Binyam Mohamed, she adds, had a right to feel worse: "I walk in there and say I'm your attorney; you've got no say in this... and my big boss is George Bush who put you in here."

"But I can tell you after that first meeting with Mr Mohamed I walked out of that cell - and I was thinking: 'What are we doing?' - because if Binyam Mohamed is the worst of the worst that we are trying, we have the wrong people.

"He came over quiet and credible. I've represented many individuals before and they always say they're innocent...

"But Binyam wasn't like that. Everything he said, the way he said it, his body language. I could tell he was concerned and distanced from me because he didn't know if this was part of a disturbing game of interrogators.

Air Force service

"The one person who has always told me a consistent account of what happened has been Binyam," she insists. His gives detailed accounts of his ordeal.

Of his "rendition" flights, for instance, he gave details which could be verified, says Lt Col Bradley, adding: "You can't make that stuff up."

After six years as a regular officer in the judge-advocate general's branch of the US Air Force, Lt Col Bradley worked for a further seven years for an organisation providing legal representation to death row inmates.

She now has a law practice near Philadelphia, but that is on hold, she says, while she pursues Mr Mohamed's case.

A reserve US Air Force officer, she volunteered following an appeal for military lawyers to take up the cases of Guantanamo detainees in 2005.

Lt Col Bradley is a US air force reserve officer

When she first saw him, he was already in poor condition, after years in Guantanamo and a period during which he was held incommunicado, when he says he was tortured and ill-treated in Pakistan, Morocco and Afghanistan.

Now, says Lt Col Bradley, his condition is critical.

He is on hunger strike in protest at the failure of the Americans to release him, though terrorism charges against him have been dropped.

If Binyam Mohamed is not "the worst of the worst" as she originally feared, she says Guantanamo is easily the worst prison she has ever seen - and she has visited many.

"I've done criminal work for 20 years. I've been on death row.
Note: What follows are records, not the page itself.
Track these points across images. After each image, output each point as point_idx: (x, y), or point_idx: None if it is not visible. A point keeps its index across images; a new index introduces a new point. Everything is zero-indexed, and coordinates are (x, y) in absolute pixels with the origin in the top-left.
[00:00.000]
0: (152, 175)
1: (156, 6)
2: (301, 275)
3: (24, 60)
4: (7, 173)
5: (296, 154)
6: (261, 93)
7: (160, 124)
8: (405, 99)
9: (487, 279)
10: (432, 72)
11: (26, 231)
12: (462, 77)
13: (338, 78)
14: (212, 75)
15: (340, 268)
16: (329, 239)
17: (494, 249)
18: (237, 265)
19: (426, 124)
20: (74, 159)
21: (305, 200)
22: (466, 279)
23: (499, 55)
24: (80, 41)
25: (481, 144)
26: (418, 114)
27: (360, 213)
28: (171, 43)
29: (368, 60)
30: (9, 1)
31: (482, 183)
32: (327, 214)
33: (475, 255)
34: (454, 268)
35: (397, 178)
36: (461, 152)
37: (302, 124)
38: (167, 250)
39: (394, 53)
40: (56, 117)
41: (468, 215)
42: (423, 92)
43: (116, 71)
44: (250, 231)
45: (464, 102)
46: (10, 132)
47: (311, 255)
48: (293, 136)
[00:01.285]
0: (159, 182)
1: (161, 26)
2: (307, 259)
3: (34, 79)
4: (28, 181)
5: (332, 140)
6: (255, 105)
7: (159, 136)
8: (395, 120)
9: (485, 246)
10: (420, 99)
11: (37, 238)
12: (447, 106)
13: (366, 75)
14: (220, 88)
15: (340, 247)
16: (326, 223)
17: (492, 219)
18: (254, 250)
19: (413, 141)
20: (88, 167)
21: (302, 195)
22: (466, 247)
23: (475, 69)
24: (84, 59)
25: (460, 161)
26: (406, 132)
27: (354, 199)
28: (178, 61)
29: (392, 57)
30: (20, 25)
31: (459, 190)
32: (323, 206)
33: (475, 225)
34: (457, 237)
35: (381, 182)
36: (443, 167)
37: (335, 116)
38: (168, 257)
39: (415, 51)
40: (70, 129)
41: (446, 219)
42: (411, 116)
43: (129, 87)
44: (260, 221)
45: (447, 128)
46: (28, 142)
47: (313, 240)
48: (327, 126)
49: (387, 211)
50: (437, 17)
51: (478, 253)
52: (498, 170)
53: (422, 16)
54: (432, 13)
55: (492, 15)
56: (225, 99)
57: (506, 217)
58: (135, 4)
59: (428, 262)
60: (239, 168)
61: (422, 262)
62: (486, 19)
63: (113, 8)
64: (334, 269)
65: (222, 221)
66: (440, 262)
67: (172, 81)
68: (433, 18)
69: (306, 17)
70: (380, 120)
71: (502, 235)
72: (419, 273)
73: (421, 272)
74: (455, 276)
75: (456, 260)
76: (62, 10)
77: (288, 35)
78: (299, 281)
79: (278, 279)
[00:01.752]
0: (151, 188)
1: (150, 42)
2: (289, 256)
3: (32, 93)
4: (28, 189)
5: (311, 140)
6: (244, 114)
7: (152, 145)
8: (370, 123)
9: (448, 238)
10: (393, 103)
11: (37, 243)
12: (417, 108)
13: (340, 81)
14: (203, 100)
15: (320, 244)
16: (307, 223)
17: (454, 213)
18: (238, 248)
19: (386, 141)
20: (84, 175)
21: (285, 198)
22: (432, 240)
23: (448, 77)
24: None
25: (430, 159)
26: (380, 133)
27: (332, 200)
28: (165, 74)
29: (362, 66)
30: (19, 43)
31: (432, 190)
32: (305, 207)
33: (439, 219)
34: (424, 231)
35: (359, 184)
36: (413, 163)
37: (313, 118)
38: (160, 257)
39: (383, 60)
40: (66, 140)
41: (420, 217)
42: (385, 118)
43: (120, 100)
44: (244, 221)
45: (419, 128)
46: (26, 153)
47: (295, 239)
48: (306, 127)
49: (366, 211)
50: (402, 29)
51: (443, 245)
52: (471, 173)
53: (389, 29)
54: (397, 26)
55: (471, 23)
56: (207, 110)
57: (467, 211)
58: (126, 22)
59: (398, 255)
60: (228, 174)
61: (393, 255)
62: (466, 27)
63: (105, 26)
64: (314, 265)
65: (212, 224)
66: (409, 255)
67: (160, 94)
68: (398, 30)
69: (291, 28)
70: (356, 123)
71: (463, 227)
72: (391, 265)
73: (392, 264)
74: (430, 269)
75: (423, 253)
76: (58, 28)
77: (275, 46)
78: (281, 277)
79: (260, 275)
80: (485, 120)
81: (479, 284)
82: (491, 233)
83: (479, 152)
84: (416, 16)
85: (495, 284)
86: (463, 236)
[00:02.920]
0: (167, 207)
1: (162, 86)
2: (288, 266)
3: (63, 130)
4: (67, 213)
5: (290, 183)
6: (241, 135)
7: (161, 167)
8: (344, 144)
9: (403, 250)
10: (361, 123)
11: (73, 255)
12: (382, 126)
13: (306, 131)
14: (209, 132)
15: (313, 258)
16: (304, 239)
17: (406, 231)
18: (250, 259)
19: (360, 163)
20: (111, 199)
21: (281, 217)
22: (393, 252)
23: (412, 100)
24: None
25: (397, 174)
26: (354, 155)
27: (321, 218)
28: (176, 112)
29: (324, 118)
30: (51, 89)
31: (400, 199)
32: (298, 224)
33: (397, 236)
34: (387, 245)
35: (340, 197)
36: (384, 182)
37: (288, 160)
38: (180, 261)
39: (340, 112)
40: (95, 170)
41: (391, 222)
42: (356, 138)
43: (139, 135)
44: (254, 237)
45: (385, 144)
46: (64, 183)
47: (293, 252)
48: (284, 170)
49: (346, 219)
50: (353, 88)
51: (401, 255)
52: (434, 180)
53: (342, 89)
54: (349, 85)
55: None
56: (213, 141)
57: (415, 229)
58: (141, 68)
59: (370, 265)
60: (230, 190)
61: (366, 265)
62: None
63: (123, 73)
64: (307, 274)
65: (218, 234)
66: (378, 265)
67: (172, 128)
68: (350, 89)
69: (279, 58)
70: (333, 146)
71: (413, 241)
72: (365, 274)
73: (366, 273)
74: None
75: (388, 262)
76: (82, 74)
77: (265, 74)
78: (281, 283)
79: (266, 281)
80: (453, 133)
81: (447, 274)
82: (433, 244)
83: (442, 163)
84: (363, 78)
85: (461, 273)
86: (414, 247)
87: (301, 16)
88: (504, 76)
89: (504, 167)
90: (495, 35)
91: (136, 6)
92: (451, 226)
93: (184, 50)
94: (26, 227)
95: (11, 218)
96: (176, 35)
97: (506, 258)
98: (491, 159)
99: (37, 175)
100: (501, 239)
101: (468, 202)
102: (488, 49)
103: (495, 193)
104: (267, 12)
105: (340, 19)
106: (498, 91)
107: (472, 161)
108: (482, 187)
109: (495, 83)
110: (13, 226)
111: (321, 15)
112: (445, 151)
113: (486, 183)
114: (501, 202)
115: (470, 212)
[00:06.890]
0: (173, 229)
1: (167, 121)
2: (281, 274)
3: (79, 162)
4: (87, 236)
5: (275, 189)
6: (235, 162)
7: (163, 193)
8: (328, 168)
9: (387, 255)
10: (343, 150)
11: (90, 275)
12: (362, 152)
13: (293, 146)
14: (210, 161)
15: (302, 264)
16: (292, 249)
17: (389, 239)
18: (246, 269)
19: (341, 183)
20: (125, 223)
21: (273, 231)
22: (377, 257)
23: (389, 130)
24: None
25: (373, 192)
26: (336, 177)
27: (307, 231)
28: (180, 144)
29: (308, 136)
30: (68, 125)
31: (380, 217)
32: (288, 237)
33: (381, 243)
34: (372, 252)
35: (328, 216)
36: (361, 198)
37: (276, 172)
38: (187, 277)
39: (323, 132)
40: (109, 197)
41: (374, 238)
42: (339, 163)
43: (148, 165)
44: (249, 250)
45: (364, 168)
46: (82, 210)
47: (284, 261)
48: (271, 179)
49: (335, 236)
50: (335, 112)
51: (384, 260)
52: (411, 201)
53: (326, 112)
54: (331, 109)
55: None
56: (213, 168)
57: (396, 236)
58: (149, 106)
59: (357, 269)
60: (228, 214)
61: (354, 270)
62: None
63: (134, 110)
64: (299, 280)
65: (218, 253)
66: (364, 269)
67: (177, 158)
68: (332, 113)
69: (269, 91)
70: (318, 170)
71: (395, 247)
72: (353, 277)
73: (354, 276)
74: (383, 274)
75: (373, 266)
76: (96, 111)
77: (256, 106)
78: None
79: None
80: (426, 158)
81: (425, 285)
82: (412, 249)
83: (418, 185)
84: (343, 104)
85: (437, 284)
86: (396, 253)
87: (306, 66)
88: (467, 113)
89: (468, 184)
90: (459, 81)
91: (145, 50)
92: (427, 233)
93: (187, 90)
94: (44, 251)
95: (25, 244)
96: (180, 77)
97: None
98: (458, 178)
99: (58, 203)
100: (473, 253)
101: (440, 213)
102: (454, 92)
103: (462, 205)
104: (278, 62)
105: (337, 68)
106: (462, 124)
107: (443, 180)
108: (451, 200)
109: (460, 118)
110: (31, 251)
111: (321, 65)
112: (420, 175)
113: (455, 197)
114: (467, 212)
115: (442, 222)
I've been in local prisons, state prisons, federal prisons... I've never come across the conditions, the attitude, the way they handle anything at Guantanamo Bay."

Soiled hands

Normally in prisons the rules are established and well known, she says. But in three years of going to Guantanamo "I don't think I've ever had a visit where any procedure, any policy was ever the same."
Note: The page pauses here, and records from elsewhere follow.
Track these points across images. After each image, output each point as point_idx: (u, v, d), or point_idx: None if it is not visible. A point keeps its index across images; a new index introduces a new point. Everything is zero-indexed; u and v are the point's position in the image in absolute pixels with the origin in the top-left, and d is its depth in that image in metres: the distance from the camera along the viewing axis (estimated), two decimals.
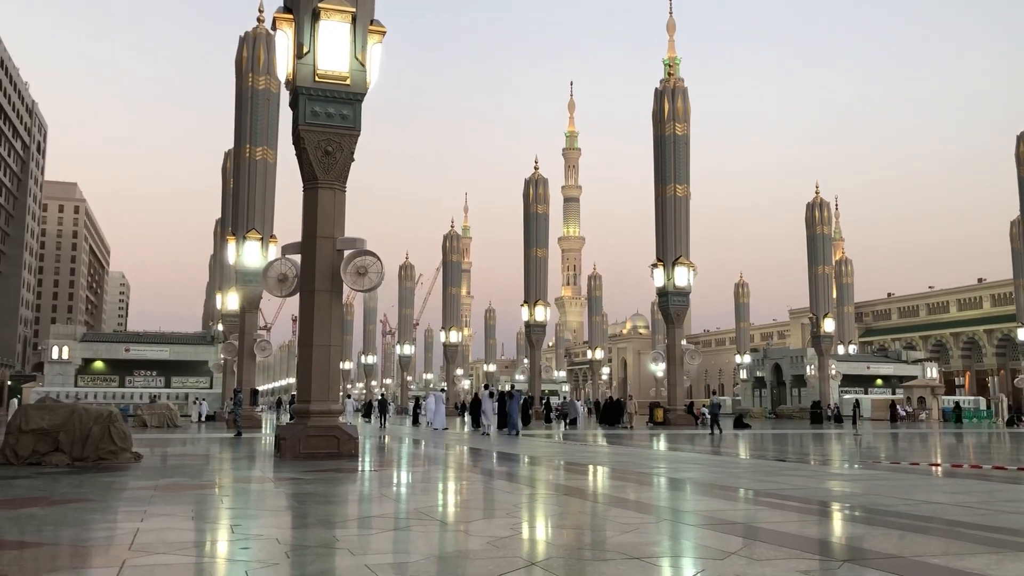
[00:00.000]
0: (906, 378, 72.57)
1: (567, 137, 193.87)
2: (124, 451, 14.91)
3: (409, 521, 7.89)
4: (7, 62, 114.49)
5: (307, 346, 16.75)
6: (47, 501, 9.19)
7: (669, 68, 50.00)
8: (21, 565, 5.67)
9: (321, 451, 15.94)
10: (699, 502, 9.59)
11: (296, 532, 7.24)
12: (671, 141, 46.63)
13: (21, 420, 14.52)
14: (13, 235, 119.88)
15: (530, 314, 61.23)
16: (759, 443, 27.59)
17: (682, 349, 46.88)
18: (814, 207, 65.45)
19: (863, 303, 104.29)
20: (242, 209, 40.66)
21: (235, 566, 5.66)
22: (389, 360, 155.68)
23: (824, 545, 6.68)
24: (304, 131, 16.67)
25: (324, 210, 16.81)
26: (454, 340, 78.99)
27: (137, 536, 6.62)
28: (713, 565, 5.54)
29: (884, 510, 8.57)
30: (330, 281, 16.72)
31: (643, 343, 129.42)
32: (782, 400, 77.43)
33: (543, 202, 62.79)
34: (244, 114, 40.73)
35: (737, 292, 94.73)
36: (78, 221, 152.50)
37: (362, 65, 16.97)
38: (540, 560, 5.83)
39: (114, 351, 60.71)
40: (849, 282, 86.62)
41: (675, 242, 45.79)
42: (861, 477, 13.63)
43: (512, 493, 10.79)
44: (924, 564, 5.59)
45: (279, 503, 9.62)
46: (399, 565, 5.63)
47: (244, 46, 41.12)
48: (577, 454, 19.76)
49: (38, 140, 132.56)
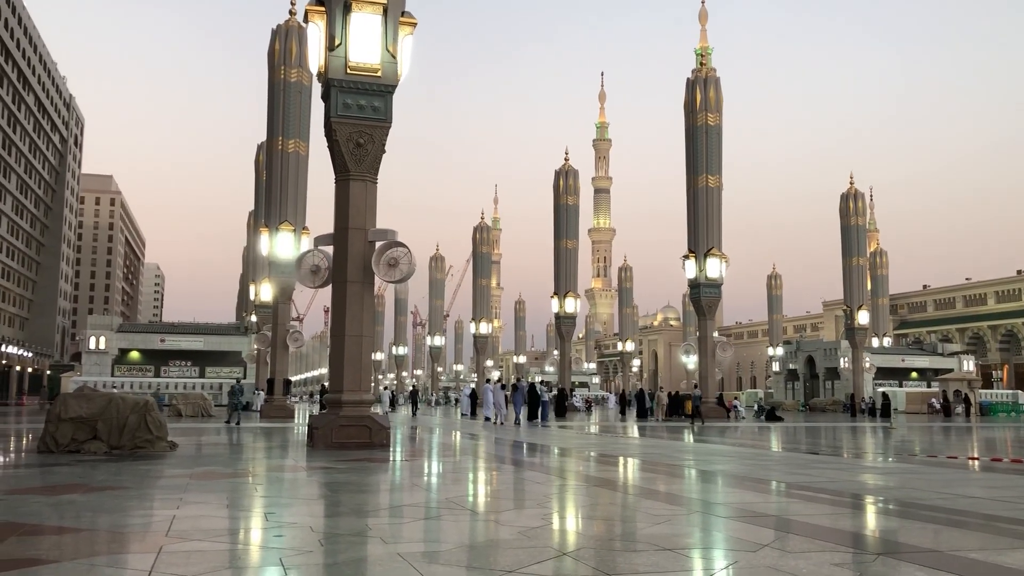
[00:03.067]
0: (942, 371, 71.52)
1: (598, 128, 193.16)
2: (160, 440, 15.13)
3: (440, 510, 7.94)
4: (46, 58, 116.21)
5: (339, 336, 16.87)
6: (86, 488, 9.35)
7: (701, 58, 49.41)
8: (61, 550, 5.78)
9: (353, 441, 16.05)
10: (730, 494, 9.53)
11: (329, 520, 7.30)
12: (703, 131, 46.22)
13: (60, 409, 14.79)
14: (52, 227, 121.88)
15: (560, 306, 61.11)
16: (791, 436, 27.36)
17: (714, 341, 46.54)
18: (848, 198, 64.59)
19: (898, 295, 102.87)
20: (275, 201, 41.00)
21: (269, 553, 5.73)
22: (419, 351, 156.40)
23: (858, 538, 6.61)
24: (336, 123, 16.76)
25: (356, 202, 16.89)
26: (484, 332, 79.11)
27: (173, 523, 6.71)
28: (746, 557, 5.51)
29: (919, 504, 8.46)
30: (362, 272, 16.81)
31: (674, 335, 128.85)
32: (815, 393, 76.66)
33: (573, 193, 62.56)
34: (276, 107, 41.03)
35: (770, 284, 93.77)
36: (114, 213, 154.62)
37: (393, 57, 17.01)
38: (571, 550, 5.83)
39: (149, 341, 61.57)
40: (884, 274, 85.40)
41: (707, 233, 45.42)
42: (895, 470, 13.48)
43: (543, 484, 10.80)
44: (961, 558, 5.50)
45: (312, 491, 9.71)
46: (431, 554, 5.67)
47: (276, 39, 41.38)
48: (609, 446, 19.72)
49: (75, 134, 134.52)
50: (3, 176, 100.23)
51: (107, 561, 5.44)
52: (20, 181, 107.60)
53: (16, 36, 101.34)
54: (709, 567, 5.41)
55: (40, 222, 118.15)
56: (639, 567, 5.20)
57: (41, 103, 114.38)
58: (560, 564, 5.28)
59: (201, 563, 5.20)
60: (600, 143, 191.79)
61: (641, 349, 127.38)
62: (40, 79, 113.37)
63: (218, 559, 5.46)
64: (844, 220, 64.69)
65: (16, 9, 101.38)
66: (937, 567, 5.17)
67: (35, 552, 5.61)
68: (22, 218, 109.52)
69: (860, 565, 5.31)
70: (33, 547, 5.80)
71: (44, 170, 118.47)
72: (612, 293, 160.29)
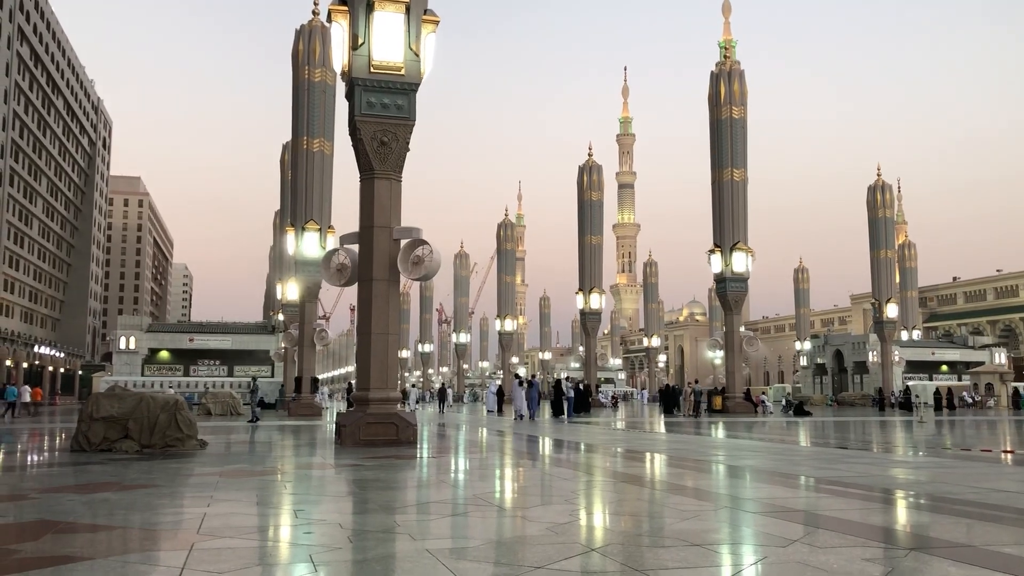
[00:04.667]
0: (973, 364, 70.62)
1: (621, 123, 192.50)
2: (190, 438, 15.30)
3: (467, 507, 7.95)
4: (74, 62, 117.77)
5: (365, 334, 16.94)
6: (118, 486, 9.47)
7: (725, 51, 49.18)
8: (95, 547, 5.86)
9: (380, 438, 16.11)
10: (759, 489, 9.47)
11: (357, 517, 7.34)
12: (727, 125, 45.94)
13: (92, 408, 15.00)
14: (81, 229, 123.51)
15: (585, 302, 61.03)
16: (820, 430, 27.14)
17: (740, 336, 46.27)
18: (876, 190, 63.94)
19: (927, 287, 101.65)
20: (300, 200, 41.27)
21: (299, 550, 5.77)
22: (445, 348, 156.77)
23: (889, 533, 6.55)
24: (360, 122, 16.83)
25: (380, 200, 16.95)
26: (509, 328, 79.19)
27: (204, 520, 6.79)
28: (775, 552, 5.47)
29: (951, 498, 8.37)
30: (387, 270, 16.87)
31: (700, 330, 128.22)
32: (843, 387, 75.99)
33: (597, 189, 62.44)
34: (301, 106, 41.30)
35: (797, 277, 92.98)
36: (142, 214, 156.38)
37: (416, 55, 17.05)
38: (598, 546, 5.82)
39: (178, 341, 62.25)
40: (912, 266, 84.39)
41: (732, 227, 45.15)
42: (926, 464, 13.32)
43: (569, 480, 10.80)
44: (996, 553, 5.43)
45: (340, 489, 9.77)
46: (459, 550, 5.68)
47: (300, 39, 41.64)
48: (635, 441, 19.67)
49: (103, 136, 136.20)
50: (34, 179, 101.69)
51: (140, 559, 5.51)
52: (50, 184, 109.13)
53: (45, 41, 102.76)
54: (738, 562, 5.38)
55: (70, 224, 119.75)
56: (667, 562, 5.19)
57: (70, 107, 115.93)
58: (588, 560, 5.28)
59: (232, 560, 5.25)
60: (624, 138, 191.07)
61: (667, 345, 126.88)
62: (69, 83, 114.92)
63: (249, 556, 5.51)
64: (871, 212, 64.04)
65: (45, 15, 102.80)
66: (971, 562, 5.11)
67: (70, 549, 5.69)
68: (53, 220, 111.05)
69: (891, 560, 5.26)
70: (68, 544, 5.89)
71: (73, 173, 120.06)
72: (637, 288, 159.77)
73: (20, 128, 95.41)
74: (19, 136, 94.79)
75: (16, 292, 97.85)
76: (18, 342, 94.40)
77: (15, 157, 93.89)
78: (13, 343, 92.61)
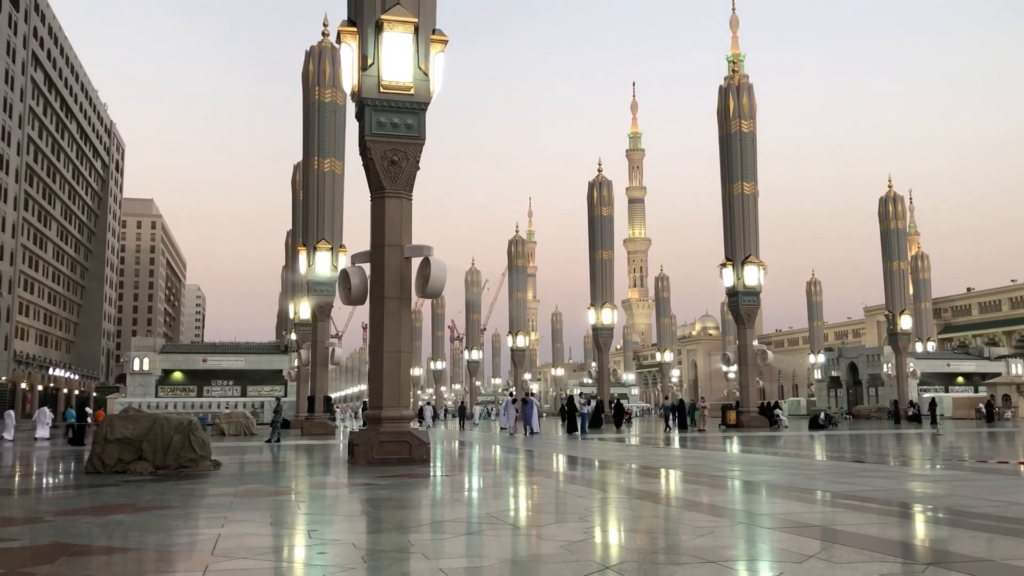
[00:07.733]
0: (989, 375, 70.01)
1: (630, 138, 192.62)
2: (204, 459, 15.32)
3: (482, 525, 7.93)
4: (87, 86, 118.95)
5: (378, 352, 16.96)
6: (133, 508, 9.49)
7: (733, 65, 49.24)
8: (110, 569, 5.87)
9: (393, 456, 16.10)
10: (775, 505, 9.41)
11: (371, 537, 7.33)
12: (737, 138, 45.91)
13: (107, 430, 15.05)
14: (95, 251, 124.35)
15: (597, 317, 60.90)
16: (836, 444, 26.94)
17: (754, 350, 46.03)
18: (887, 201, 63.68)
19: (941, 298, 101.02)
20: (312, 220, 41.47)
21: (313, 571, 5.77)
22: (457, 365, 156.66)
23: (906, 548, 6.49)
24: (370, 142, 16.93)
25: (391, 219, 17.02)
26: (521, 344, 79.04)
27: (219, 541, 6.79)
28: (791, 568, 5.43)
29: (970, 512, 8.29)
30: (399, 288, 16.92)
31: (713, 344, 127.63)
32: (858, 400, 75.45)
33: (607, 204, 62.43)
34: (312, 127, 41.58)
35: (809, 290, 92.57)
36: (155, 236, 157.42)
37: (425, 74, 17.16)
38: (614, 564, 5.79)
39: (192, 362, 62.46)
40: (926, 277, 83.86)
41: (744, 241, 45.03)
42: (944, 478, 13.21)
43: (584, 497, 10.75)
44: (1016, 568, 5.37)
45: (354, 508, 9.76)
46: (473, 569, 5.66)
47: (310, 60, 41.98)
48: (649, 457, 19.58)
49: (116, 159, 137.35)
50: (49, 203, 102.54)
51: None
52: (64, 208, 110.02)
53: (59, 66, 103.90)
54: None
55: (84, 247, 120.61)
56: None
57: (84, 131, 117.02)
58: None
59: None
60: (633, 153, 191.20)
61: (680, 359, 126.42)
62: (82, 107, 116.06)
63: None
64: (883, 224, 63.76)
65: (59, 40, 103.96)
66: None
67: (85, 572, 5.70)
68: (67, 243, 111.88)
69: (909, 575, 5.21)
70: (83, 567, 5.90)
71: (87, 196, 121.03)
72: (649, 303, 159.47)
73: (35, 152, 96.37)
74: (34, 160, 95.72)
75: (31, 315, 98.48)
76: (33, 364, 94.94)
77: (30, 181, 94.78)
78: (28, 365, 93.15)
She speaks of one occasion when her client came to a meeting with her, with his hands soiled with excrement.

A guard bowed his head and murmured: "'Ma'am, your client has been living in such conditions for weeks'," she says. "And that's the only comment I ever got."

Guantanamo is the worst jail lawyer Yvonne Bradley has ever seen

If he is released, will there still be reckonings to be paid? Mr Mohamed's ordeal, says his lawyer, his reported "rendition" by the CIA from Pakistan to Morocco and back the Afghanistan, and the treatment he suffered, are "the issue that's not going to go away".

"Someday, somebody is going to have to be open and honest about it," she says.

What about Britain? Mr Mohamed was questioned by British intelligence and security officials in Pakistan following his arrest in 2002. His whereabouts were apparently unknown to the British authorities for two years after that.

"Somebody should have cared about him back then," says Lt Col Bradley of the British. But of the current efforts by the British to get him released, she says: "We are thankful for that."

Of her London trip she says: "I'm extremely happy that the foreign secretary himself sat down and spoke with us."

"All Mr Mohamed wants to do is come back to the UK and lead a quiet life," she insists. "Clearly, in many conversations we have had he considers this his home - and respects it very highly. He holds it in high esteem. That's why it's such a disappointment that he's still there."